2016 Mathcounts State Sprint Problems

Note to all: all figures can be found here (Don't have time. If you can do an asymptote, please do)

Problem 1

Let $a@b$ = $\frac{a}{2a+b}$. What is the value of $5@3$? Express your answer as a common fraction.

Solution

Problem 2

How many rectangles of any size are in the grid shown here?

Solution

Problem 3

Given $7x+13=328$, what is the value of $14x+13$?

Solution

Problem 4

What is the median of the positive perfect squares less than $250$?

Solution

Problem 5

If $\frac{x+5}{x-2}=\frac{2}{3}$, what is the value of $x$?

Solution

Problem 6

In rectangle $TUVW$, shown here, $WX=4$ units, $XY=2$ units, $YV=1$ unit and $UV=6$ units. What is the absolute difference between the areas of triangles $TXZ$ and $UYZ$?

Solution

Problem 7

A bag contains $4$ blue, $5$ green and $3$ red marbles. How many green marbles must be added to the bag so that $75$ percent of the marbles are green?

Solution

Problem 8

MD rides a three wheeled motorcycle called a trike. MD has a spare tire for his trike and wants to occasionally swap out his tires so that all four will have been used for the same distance as he drives $25000$ miles. How many miles will each tire drive?

Solution

Problem 9

Lucy and her father share the same birthday. When Lucy turned $15$ her father turned $3$ times her age. On their birthday this year, Lucy’s father turned exactly twice as old as she turned. How old did Lucy turn this year?

Solution

Problem 10

The sum of three distinct $2$-digit primes is $53$. Two of the primes have a units digit of $3$, and the other prime has a units digit of $7$. What is the greatest of the three primes?

Solution

Problem 11

Ross and Max have a combined weight of $184$ pounds. Ross and Seth have a combined weight of $197$ pounds. Max and Seth have a combined weight of $189$ pounds. How many pounds does Ross weigh?

Solution

Problem 12

What is the least possible denominator of a positive rational number whose repeating decimal representation is $0.\overline{AB}$, where $A$ and $B$ are distinct digits?

Solution

Problem 13

A taxi charges $3.25 for the first mile and $0.45 for each additional $\frac{1}{4}$ mile thereafter. At most, how many miles can a passenger travel using $13.60? Express your answer as a mixed number.

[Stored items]

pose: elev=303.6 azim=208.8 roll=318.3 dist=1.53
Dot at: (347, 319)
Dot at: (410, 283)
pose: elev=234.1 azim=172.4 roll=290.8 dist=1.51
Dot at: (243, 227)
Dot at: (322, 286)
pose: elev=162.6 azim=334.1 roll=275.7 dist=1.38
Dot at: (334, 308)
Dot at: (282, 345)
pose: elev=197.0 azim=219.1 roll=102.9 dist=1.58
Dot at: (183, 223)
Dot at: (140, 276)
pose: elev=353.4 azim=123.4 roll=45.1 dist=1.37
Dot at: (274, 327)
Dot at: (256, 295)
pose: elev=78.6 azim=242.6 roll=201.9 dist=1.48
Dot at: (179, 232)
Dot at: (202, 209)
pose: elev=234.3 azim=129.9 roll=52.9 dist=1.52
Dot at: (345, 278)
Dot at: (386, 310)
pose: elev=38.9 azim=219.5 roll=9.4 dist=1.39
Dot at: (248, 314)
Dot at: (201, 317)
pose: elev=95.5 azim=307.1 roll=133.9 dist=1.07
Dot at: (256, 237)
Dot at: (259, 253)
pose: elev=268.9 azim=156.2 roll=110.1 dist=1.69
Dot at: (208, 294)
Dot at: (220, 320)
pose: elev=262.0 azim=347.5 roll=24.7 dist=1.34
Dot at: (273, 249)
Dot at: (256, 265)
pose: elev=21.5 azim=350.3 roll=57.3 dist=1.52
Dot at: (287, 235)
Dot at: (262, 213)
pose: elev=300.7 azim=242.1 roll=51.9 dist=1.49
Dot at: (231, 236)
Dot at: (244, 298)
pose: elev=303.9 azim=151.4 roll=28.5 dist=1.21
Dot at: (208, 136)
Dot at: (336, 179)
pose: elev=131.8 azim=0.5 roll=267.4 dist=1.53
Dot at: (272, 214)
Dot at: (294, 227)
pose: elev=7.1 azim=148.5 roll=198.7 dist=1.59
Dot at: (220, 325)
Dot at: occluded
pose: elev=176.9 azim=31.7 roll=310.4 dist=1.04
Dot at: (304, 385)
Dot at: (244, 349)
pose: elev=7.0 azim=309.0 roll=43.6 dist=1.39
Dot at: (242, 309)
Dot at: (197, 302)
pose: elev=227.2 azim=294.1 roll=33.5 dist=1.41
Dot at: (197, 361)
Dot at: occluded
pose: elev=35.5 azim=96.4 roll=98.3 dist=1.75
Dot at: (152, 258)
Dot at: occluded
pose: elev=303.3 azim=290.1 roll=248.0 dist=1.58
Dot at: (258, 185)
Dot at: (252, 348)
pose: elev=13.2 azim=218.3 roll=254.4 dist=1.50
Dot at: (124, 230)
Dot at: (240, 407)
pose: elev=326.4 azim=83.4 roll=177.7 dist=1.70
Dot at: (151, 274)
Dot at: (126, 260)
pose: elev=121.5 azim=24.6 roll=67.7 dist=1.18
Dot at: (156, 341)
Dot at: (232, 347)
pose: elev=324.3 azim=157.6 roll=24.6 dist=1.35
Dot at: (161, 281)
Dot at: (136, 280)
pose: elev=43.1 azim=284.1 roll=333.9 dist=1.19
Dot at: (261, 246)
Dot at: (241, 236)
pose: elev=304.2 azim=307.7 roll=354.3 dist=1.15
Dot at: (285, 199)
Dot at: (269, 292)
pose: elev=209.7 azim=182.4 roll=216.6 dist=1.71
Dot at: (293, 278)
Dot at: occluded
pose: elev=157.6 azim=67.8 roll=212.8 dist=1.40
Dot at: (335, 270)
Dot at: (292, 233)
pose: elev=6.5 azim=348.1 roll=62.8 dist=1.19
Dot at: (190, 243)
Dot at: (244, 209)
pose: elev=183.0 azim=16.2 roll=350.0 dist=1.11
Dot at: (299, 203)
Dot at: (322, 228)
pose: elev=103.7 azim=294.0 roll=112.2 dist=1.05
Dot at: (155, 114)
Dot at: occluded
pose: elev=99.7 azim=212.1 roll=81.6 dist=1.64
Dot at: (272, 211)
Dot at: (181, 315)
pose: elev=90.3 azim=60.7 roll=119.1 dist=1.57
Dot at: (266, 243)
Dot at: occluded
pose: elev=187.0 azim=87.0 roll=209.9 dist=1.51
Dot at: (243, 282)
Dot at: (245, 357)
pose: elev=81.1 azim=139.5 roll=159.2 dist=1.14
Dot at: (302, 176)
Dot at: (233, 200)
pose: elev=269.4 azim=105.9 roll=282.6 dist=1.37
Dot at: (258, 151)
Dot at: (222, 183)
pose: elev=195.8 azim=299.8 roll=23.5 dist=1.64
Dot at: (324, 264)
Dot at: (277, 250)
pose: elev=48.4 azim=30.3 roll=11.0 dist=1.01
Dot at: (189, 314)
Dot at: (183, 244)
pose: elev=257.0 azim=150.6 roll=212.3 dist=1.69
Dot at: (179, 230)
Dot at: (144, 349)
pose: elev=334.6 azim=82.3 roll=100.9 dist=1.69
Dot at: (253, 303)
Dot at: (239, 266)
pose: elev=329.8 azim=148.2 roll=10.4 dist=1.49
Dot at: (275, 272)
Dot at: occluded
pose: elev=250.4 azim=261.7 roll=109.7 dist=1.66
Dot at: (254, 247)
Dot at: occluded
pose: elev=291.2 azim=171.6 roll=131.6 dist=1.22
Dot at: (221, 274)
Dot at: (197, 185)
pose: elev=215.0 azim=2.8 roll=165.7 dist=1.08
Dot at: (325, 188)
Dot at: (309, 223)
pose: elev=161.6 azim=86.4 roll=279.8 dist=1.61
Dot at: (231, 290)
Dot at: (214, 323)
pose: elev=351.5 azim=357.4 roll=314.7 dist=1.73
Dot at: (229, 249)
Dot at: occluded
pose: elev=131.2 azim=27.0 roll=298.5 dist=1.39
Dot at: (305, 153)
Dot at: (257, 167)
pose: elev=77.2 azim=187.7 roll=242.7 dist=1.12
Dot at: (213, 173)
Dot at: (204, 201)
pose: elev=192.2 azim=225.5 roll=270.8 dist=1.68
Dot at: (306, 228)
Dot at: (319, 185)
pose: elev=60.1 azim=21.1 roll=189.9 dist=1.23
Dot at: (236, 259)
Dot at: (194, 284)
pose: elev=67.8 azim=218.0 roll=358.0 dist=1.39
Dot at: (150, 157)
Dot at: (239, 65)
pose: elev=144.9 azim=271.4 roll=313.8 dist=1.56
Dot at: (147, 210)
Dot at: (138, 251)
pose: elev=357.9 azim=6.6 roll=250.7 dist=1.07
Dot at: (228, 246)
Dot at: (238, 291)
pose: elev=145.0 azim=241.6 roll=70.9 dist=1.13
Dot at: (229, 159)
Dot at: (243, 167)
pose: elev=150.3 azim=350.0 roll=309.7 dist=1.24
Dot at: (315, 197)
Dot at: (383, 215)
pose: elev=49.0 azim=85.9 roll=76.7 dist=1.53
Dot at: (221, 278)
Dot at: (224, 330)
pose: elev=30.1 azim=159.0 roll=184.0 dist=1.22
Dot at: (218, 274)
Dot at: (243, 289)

EXERCISE » Copy the Mathcounts sprint problems word for word, starting at the words "What is the least" and stopping after "a mixed number.".

FINISHED EXERCISE »
What is the least possible denominator of a positive rational number whose repeating decimal representation is $0.\overline{AB}$, where $A$ and $B$ are distinct digits?

Solution

Problem 13

A taxi charges $3.25 for the first mile and $0.45 for each additional $\frac{1}{4}$ mile thereafter. At most, how many miles can a passenger travel using $13.60? Express your answer as a mixed number.